Welcome to the blog of the Enough for Everyone program of the Presbyterian Church (U.S.A.). By "just living" we mean both justice-based living and just simply living – freeing ourselves from the clutter of stuff so we can focus on living faithfully and living well. Join us in the exploration!
About the Author
Bryce Wiebe coordinates Enough for Everyone, a ministry of the Presbyterian Hunger Program. He loves slow food and is fascinated by the way things are made. He is excited to dive into experiments in simplicity with you. His sacred cow of consumption: kitchen gadgets.
Songs of Justice
My music education started at home and started with hymns. I grew up in a Mennonite family, steeped in four-part hymn singing. Singing hymns in four parts is a theological act for Mennonites;[1] the blending of conforming practice (singing your part) with the complimentary practice of others (multiple parts being sung in harmony) being a full-on expression of the Body of Christ in its diverse whole with the activity of that whole being a prayer. My parents met in their college choir and served as church musicians during much of my life. Music was ever-present and elemental to life, and certainly the life of faith. There were times as a child that I might have believed a good hymn-sing was the lifeboat on which we crossed the current of death that separates our world from the next; the conduit and connector between the sullied creation and the gloried realm of the Creator. At funerals, the edge and intensity present in the tone and timbre pierced the otherwise somber occasion. The truth of the resurrection and the promise of life everlasting could not be taken for granted. It had to be sung. Sung without regard for the self-conscious process of performance; without the maintenance of beauty. It had to be sung for the soul’s sake. Had we stopped, we, or our departed loved one, might not reach the far shore. Reluctant singers were damned.

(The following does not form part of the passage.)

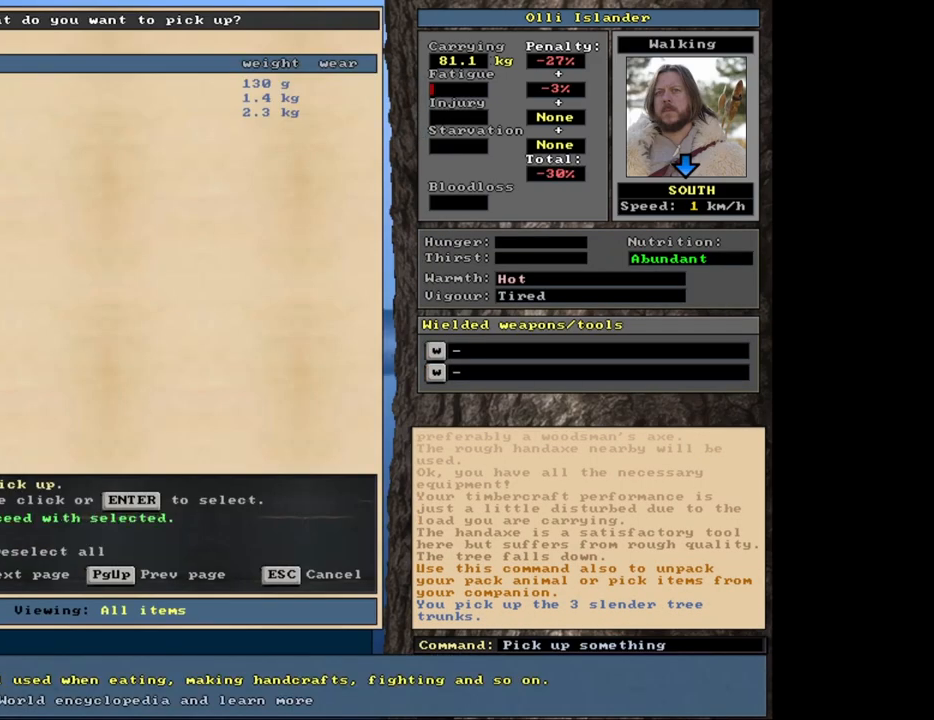
{"keys": [], "mouse": [], "events": [[50, "space", "up"]]}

Having collected more music education[2] and a more sophisticated, and academic theology[3], the previous paragraph should strike me as more absurd than it does. While I can not hold that reluctant (or bad) singers are damned, it is in the act of communal singing that I feel my life, and the life of my community is drawn most closely to the God whom we seek and, and whom we seek to serve. As my theological interests have shifted away from thoughts of heavenly reward toward living out God’s call to justice in the gift of this present life, music has become even more a conduit and connector, and certainly more of a lifeboat. Movements of justice and peace have always been animated and sustained by music. Music helps us see the world as it is and as it is intended to be; what has become, and what is becoming. It comforts us when we need respite along the way.
“How Can I Keep from Singing?” (#821 in the new Glory to God Presbyterian Hymnal) is a current favorite of mine, and I think it grasps as the Truth I learned as a child and have reaffirmed as an adult.
VS 1:
My life flows on in endless song,
Above earth’s lamentation
I hear the clear, though far-off hymn,
That hails a new creation
VS 2:
Through all the tumult, and the strife,
I hear that music ringing,
It finds and echo I my soul,
How can I keep from singing?
To engage a world of injustice can be a frustrating enterprise. We might spend years in advocacy, growing a movement and making incremental changes only to see our efforts wiped away in a few minutes of legislative action. We can cultivate fragile environments of peace and hear them shatter with the report of gun fire, or renewed rhetoric of hate. There are more than a few reasons to believe efforts to reflect the light of Jesus into our world would be hopeless. And yet, when I sing this hymn, I am reminded that the song of our life together is one that lifts us. The song connects us to the New Heavens and the New Earth where righteousness is at home (2 Pet. 3:13), for which we wait in persistent and patient (sometimes impatient) action. We are equipped to continue on in a joy-filled hope, knowing that the Truth of our existence is not in the “lamentation”, the “tumult and the strife” we have known, but rather in the song that calls as forward, floating us through that current of injustice that would devour more reluctant “singers” than grace has formed us to be. We sing, not self-consciously, nor obsessing with how beautiful we sound, but because our identity is bound up in it. Our “singing” is our theological act.
No storm can shake my inmost calm
While to that Rock I’m clinging.
Since Christ is Lord of heaven and earth,
How can I keep from singing?
[1] Other traditions have long histories of part-singing and certainly congregations and individuals may value it in similar ways and do it superbly. I speak only from my context.
[2] A Bachelors degree in voice from Hastings College in Hastings, Nebraska
[3] The mish-mash of life and a Masters of Divinity from Yale have led me to claim the labels “Evangelical” “Reformed” and “Calvinist” , as my own, though, like most everyone I know, they are labels I choose with caveats and creativity. Our theologies are not reducible to even the shorthand we, ourselves, give them.